Rió el médico y le replicó que yo era hijo del sultán. El jardinero, sin cortarse, corrigió:
—Debí figurármelo, porque se parece mucho a él, a quien Dios guarde y ensalce
según su merecer —y me alargó una flor.
No recuerdo cuál, pero sí recuerdo su olor. Un olor que, si hoy no me equivoco, era
leve y al mismo tiempo denso, como si tardara un momento en hacerse del todo presente,
pero luego ya su presencia fuese rotunda e inapelable.
Era como el olor de la diamela o de la dama de noche o del nardo, pero ninguna pudo
ser, porque tengo el convencimiento de que fue a finales de marzo o principios de abril
cuando conocí a Faiz. Desde entonces, cada vez que me veía —y me veía cada vez más
porque yo procuraba hacerme el encontradizome brindaba la flor que tuviera más cerca. Y
yo volvía a palacio, muy encrestado y un poco ridículo, con la flor en la mano, o tras la oreja,
como hacían los muchachos mayores.
Intento averiguar qué es lo que me cautivó de Faiz desde el primer momento, y no lo
consigo. Físicamente era casi repugnante, con su ojo tuerto y su muleta renca.
Llevaba unos harapos por toda indumentaria, los pies descalzos en unos alcorques
para que el corcho lo protegiera de la humedad, y un pingo atado alrededor de la cabeza.
No digo yo que fuese sucio, porque eso no se le habría tolerado; pero tampoco era el
más aseado de todos los sirvientes. Poco a poco supe por qué tenía el privilegio de actuar
con más libertad que ellos.
Había servido con mi abuelo, y, cuando mi padre lo destronó, entró en seguida al
servicio del nuevo sultán, por lo que, al quedar inválido en una de las últimas incursiones
que el rey Enrique Iv emprendió desde Écija en la Vega, pasó a engrosar la lista de los
servidores palaciegos. Quizá la expresión ‘servidores palaciegos’
produzca una impresión equivocada.
No había uniformes, ni riqueza, ni bordados; por lo menos, en la mayoría de las casas.

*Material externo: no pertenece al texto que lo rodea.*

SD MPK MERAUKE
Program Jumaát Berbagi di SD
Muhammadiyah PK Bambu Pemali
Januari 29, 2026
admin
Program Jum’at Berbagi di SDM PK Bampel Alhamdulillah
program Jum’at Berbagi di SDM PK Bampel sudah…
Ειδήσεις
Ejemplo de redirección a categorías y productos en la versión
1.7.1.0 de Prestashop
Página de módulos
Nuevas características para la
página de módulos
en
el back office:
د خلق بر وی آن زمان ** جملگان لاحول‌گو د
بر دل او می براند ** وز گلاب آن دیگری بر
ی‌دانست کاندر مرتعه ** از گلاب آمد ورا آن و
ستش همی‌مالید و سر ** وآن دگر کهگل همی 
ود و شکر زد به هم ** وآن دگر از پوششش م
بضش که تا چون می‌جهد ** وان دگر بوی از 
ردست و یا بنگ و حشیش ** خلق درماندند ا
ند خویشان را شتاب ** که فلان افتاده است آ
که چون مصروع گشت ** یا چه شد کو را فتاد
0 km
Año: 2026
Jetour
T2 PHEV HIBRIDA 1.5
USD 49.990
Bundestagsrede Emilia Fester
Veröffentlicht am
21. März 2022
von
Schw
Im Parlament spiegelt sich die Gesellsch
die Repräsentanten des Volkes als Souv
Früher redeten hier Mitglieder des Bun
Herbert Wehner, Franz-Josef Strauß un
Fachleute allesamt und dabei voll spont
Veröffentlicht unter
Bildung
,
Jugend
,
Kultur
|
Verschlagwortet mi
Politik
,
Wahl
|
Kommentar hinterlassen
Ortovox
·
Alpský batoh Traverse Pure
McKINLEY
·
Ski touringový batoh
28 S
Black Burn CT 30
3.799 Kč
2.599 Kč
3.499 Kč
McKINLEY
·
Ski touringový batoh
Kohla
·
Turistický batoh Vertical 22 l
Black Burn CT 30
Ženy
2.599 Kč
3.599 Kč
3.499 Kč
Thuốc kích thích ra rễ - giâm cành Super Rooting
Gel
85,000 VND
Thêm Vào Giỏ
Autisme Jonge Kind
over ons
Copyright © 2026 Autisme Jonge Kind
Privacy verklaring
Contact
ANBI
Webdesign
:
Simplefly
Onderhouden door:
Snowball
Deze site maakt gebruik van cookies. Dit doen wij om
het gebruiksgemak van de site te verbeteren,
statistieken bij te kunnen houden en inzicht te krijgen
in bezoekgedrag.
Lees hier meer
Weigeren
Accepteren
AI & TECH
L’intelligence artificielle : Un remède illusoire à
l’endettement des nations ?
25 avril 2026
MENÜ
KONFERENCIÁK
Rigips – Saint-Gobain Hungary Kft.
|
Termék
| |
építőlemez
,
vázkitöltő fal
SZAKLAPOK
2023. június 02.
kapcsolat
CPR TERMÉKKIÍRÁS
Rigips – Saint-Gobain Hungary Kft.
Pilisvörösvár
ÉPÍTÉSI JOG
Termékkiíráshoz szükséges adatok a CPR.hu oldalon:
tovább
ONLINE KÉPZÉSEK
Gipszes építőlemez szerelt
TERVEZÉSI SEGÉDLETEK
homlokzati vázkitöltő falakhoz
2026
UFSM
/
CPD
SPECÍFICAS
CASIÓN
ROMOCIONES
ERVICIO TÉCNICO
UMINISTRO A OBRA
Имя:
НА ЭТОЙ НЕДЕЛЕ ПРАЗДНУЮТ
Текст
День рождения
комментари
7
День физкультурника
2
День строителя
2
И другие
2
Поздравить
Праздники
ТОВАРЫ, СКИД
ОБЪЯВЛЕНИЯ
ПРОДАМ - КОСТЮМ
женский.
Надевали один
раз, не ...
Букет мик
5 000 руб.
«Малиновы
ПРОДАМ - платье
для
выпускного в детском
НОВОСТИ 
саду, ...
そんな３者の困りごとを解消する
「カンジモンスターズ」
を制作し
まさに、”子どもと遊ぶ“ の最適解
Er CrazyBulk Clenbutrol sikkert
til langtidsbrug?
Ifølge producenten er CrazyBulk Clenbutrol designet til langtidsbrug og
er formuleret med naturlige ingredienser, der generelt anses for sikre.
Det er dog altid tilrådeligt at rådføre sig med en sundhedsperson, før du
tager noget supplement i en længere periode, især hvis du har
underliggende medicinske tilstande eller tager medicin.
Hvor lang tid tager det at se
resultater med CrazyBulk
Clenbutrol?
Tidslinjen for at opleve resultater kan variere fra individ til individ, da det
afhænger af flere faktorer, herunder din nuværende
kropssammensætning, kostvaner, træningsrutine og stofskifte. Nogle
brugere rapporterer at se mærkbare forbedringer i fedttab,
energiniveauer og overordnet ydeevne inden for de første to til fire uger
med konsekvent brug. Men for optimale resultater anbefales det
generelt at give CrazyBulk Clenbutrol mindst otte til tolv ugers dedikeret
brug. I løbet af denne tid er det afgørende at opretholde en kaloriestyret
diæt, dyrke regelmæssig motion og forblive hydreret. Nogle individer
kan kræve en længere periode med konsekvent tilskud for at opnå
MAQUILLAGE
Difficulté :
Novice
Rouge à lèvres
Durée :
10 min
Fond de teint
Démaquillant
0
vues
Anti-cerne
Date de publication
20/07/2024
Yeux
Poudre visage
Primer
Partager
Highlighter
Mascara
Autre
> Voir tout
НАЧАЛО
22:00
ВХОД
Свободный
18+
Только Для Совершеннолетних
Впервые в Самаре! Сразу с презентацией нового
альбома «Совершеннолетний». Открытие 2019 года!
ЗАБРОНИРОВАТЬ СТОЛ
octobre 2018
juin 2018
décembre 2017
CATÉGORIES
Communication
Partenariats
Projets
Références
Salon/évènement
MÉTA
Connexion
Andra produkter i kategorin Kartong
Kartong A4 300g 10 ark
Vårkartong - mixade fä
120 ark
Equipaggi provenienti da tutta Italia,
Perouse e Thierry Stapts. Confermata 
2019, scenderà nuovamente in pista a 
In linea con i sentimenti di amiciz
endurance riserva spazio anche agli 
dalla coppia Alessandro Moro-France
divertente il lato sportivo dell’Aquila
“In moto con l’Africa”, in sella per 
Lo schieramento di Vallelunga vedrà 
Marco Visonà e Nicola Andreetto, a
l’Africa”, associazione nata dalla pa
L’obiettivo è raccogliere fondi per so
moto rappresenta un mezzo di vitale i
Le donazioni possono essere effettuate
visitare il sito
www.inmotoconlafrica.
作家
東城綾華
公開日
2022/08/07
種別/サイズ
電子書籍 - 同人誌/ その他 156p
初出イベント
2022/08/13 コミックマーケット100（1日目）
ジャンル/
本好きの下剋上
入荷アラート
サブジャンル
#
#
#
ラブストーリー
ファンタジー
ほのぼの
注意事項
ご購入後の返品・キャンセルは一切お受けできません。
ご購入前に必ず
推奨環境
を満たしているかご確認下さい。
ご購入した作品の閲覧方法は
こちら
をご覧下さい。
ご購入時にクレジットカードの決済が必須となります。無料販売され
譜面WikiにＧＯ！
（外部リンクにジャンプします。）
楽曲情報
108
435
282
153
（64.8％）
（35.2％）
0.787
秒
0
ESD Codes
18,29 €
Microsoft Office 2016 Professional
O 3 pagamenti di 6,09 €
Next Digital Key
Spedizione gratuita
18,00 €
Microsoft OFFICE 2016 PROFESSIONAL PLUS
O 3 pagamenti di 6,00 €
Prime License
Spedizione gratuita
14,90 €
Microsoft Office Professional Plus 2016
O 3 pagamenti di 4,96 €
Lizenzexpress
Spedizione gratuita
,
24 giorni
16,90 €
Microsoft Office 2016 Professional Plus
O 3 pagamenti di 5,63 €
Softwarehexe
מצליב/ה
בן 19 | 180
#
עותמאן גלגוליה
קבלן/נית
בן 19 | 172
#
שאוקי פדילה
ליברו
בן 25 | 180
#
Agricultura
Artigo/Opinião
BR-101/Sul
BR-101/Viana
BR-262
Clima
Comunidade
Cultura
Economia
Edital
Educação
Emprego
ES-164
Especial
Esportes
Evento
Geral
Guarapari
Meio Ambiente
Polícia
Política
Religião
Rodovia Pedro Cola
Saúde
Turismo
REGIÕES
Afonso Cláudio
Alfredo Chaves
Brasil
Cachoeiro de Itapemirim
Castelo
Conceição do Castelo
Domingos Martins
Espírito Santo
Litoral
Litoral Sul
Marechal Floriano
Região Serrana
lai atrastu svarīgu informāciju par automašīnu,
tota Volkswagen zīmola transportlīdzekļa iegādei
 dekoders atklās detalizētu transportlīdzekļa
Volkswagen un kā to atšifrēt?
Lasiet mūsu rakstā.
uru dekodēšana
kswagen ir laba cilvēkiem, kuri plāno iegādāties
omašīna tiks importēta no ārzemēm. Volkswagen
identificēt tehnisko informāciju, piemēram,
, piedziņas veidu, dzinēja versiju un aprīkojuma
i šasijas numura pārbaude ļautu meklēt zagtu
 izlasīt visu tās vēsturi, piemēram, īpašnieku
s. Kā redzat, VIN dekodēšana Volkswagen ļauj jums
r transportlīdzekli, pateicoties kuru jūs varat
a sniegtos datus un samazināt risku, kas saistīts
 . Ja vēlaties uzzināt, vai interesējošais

Había un aluvión de mutilados de guerra y de impedidos, cuya única forma de vida consistía
en desarrollar uno de los mil oficios que la Alhambra requería para ser lo que era: una
ciudad auténtica. El de jardinero era de los más importantes.
—Yo nunca supe —me decía Faiz cuando ya trabamos amistad— una palabra de
jardinería. No es que la despreciara, pero no me parecía cosa de soldados. Lo mío era la
guerra. Y la frontera. Con mis grandes bigotes (yo ahora, para que no me teman aquí, me
los he recortado, pero tenía unos bigotes tan grandes que, para dormir mejor, me los ataba
en la nuca), con mis grandes bigotes asustaba a los cristianos en cuanto me ponía por
delante de ellos.
—¿Y tú ibas a la guerra con la muleta? ¿Cómo montabas a caballo?
Faiz, que evidentemente no había pertenecido nunca a la caballería, solventaba
cualquier duda mía de la manera más airosa que imaginarse pueda.